Abstractify the Path Factory #55

pickles-bread-and-butter · 2024-05-07T23:59:02Z

Overview

Abstractifies the file pathing class in Wicker. Wicker has one common pathing structure and it doesn't constrain itself to S3. This abstraction allows for adding different file pathers on top of this if needed while keeping the consistent structure.

Motivation

This set of PRs, #56, #57 aim to fix two problems/incorrect assumptions. Below is the context on the problems bulleted:

Wicker right now limits itself very heavily to S3 usage. It only implements S3 and more or less lacks the infrastructure/correct abstractions to add more data sources. This is evidenced by classes like S3Dataset and S3PathFactory which can be seen as implementations of a base class but lack the base class. These are the only writing and access methods and there is no common class for interfacing.
There is no common core, there is no common API that users can infer from the different classes. It's very easy with each implementation to diverge from the common access pattern. This should be rectified and a common core added.
Wicker has a very tight file structure, it shouldn't deviate from data platform to data platform. What should deviate is the location in which that file structure is stored and the way wicker accesses it but not the actual path structure.
There is no way to have a local/mounted file structure. Currently Wicker doesn't even support having a file system locally with a dataset. You can't create a dataset locally and test it, that's a huge problem for functional testing that we have to rely on mocking out S3 just to test locally.

What this implements

This PR is very targeted to abstracting away the S3PathFactory into an implementation class for S3 and a base class WickerPathFactory. This new path defines the path structure generically while the S3PathFactory only appends on the relevant S3 pieces. This gives us a common class to build off where we can keep the access pattern for paths identical across both for easy swapping of user code.

Testing

Run CI
Run your workflow
Verify outputs

Compatibility

This PR is entirely backward compatible because it does not change any access patterns. The function signatures, names, and outputs are 1-1 so there is no requirement to change anything for user code if the upgraded is undertaken.

wicker/core/storage.py

convexquad · 2024-05-20T17:18:12Z

@isaak-willett great job! Let me get a few minor changes on this PR before we can approve it. Just FYI, this will also be necessary to support the new AWS S3 FUSE driver.
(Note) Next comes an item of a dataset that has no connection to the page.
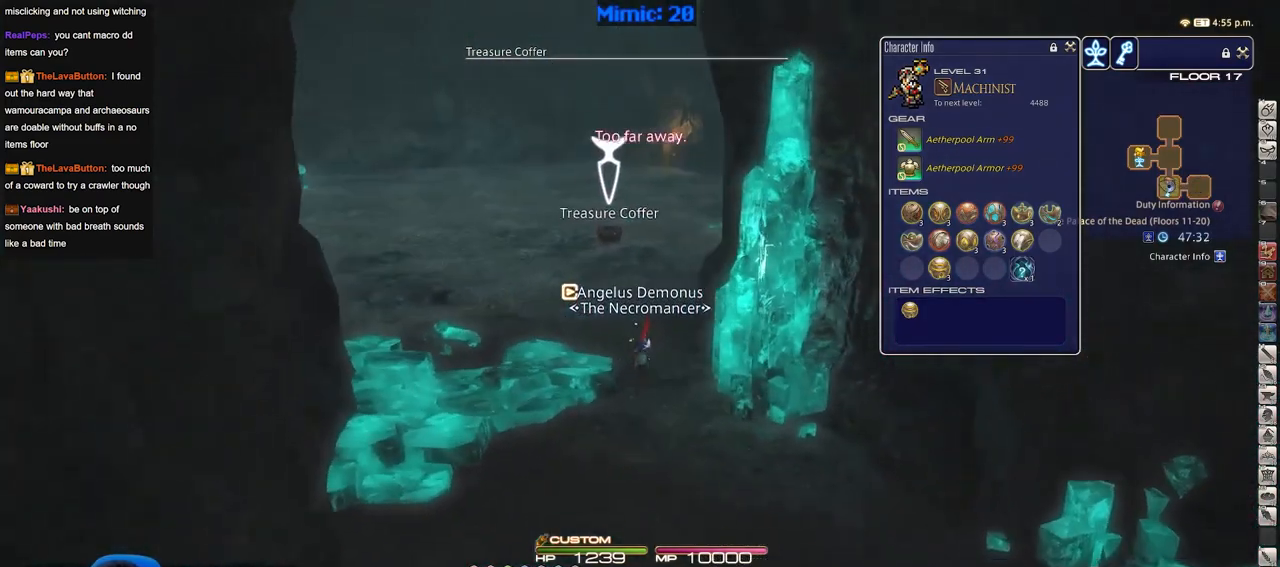
{"keys": ["p", "w"], "events": [[33, "rbracket", "up"], [267, "return", "down"], [317, "p", "down"], [317, "return", "up"]]}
convexquad · 2024-05-21T21:31:42Z

wicker/core/storage.py

+        """
+        s3_config = get_config().aws_s3_config
+        store_concatenated_bytes_files_in_dataset = s3_config.store_concatenated_bytes_files_in_dataset
+        if s3_root_path is None:


nit for: s3_root_path = s3_root_path or s3_config.s3_datasets_path

convexquad

👍 Thanks, Isaak! I added one small nit, but it is ok to skip it.

marccarre

Thanks a lot for the PR @isaak-willett! 🙇🏻‍♂️
From my side:

Just a few nits on the docstrings, that you can hopefully just quickly apply. 😌
Would test_datasets::TestS3Dataset cover enough to catch potential regressions caused by this refactoring?

wicker/core/storage.py

aalavian

Thanks @isaak-willett , code LGTM in general other than few minor comments. Mostly requesting change for the test artifacts (please feel free to share on doc)
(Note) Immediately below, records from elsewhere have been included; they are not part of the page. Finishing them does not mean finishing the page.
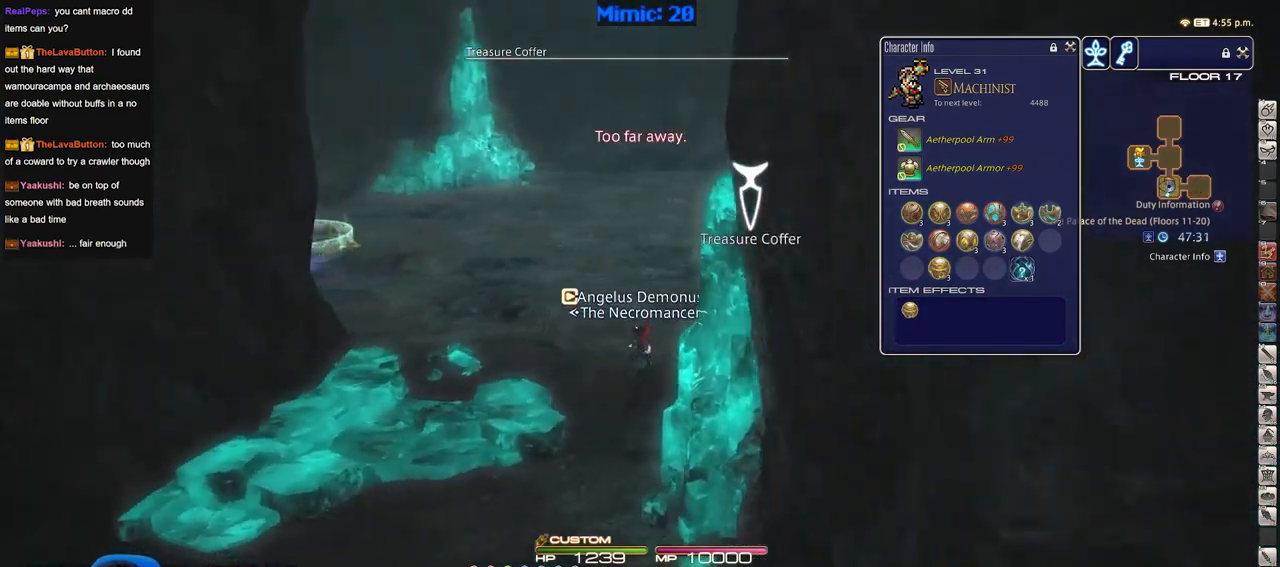
{"keys": ["w"], "events": [[50, "d", "down"], [50, "p", "up"], [150, "rbracket", "down"], [334, "d", "up"], [334, "lbracket", "down"], [384, "lbracket", "up"], [384, "rbracket", "up"]]}
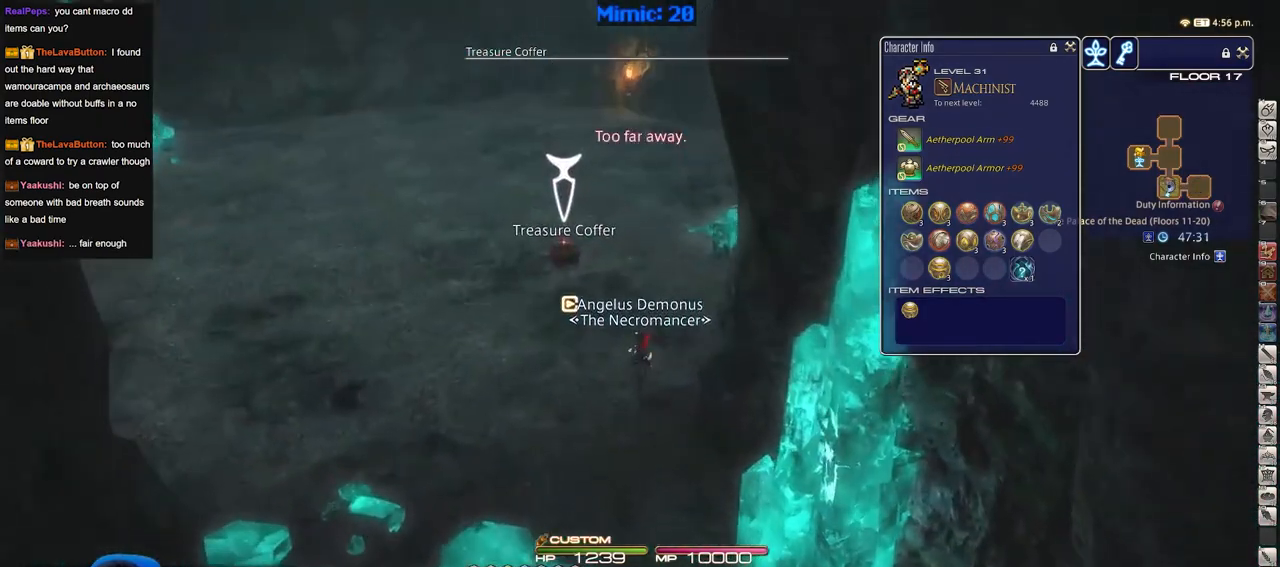
{"keys": ["return", "w"], "events": [[66, "p", "down"], [167, "p", "up"], [333, "return", "down"]]}
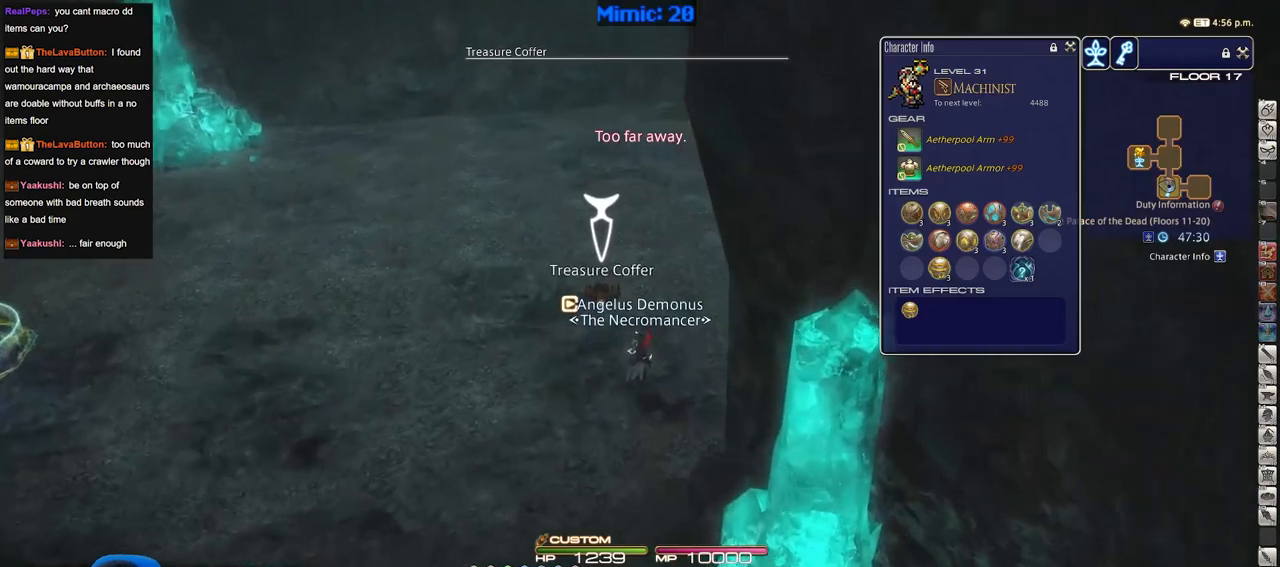
{"keys": ["return", "s"], "events": [[34, "return", "up"], [217, "return", "down"], [267, "return", "up"], [267, "w", "up"], [317, "return", "down"], [367, "s", "down"], [401, "return", "up"], [451, "return", "down"]]}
aalavian · 2024-05-22T06:33:34Z

wicker/core/storage.py


    def __eq__(self, other: Any) -> bool:
        return super().__eq__(other) and type(self) == type(other) and self.root_path == other.root_path

-    def get_dataset_assets_path(self, dataset_id: DatasetID, s3_prefix: bool = True) -> str:
+    def _get_dataset_assets_path(self, dataset_id: DatasetID, prefix: Optional[str] = None) -> str:


The naming prefix here suggests that it is about to be added rather remove, should we rename to something like prefix_to_drop? Similar comment applies elsewhere

How about I do it in a later PR? The naming is not good on the s3_prefix param either and I want to rename them all at once in a different PR.

Since we have just introduced the prefix name in this PR, and it is minimal effort to change that also in this PR, I suggest to tackle it here and not introduce a new debt.

The s3_prefix is external to this repo and I agree that we might need to do more work to change it elsewhere and it is better to be a separate PR.

@isaak-willett I also got a little bit confused, maybe we should call it prefix_remove or prefix_trim.

Changed to prefix_to_trim

aalavian · 2024-05-22T06:38:47Z

wicker/core/storage.py

+
+        Args:.
+            root_path (str): File system loc of the root of the wicker file structure.
+            store_concatenated_bytes_files_in_dataset (bool, optional): Whether to assume concat bytes files are stored.


hmm, do we mean "Whether to assume concatenated bytes files are stored in dataset folder"?

Co-authored-by: Marc Carré <[email protected]>

aalavian

Thanks @isaak-willett , Let's address the comment on prefix naming for the newly introduced function _get_dataset_assets_path before merging.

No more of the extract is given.